▸ Source material

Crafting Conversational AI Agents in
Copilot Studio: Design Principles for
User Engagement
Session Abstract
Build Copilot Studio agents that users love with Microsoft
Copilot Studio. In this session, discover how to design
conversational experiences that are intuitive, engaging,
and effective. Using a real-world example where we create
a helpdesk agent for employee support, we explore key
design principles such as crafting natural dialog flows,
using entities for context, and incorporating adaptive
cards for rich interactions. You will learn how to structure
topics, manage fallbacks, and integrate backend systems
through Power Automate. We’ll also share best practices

▸ Problem statement
Only the lines from the line with "design principles such" to the final line of the entries are to be returned, each exactly as written, both ends included.

▸ Solved exercise
design principles such as crafting natural dialog flows,
using entities for context, and incorporating adaptive
cards for rich interactions. You will learn how to structure
topics, manage fallbacks, and integrate backend systems
through Power Automate. We’ll also share best practices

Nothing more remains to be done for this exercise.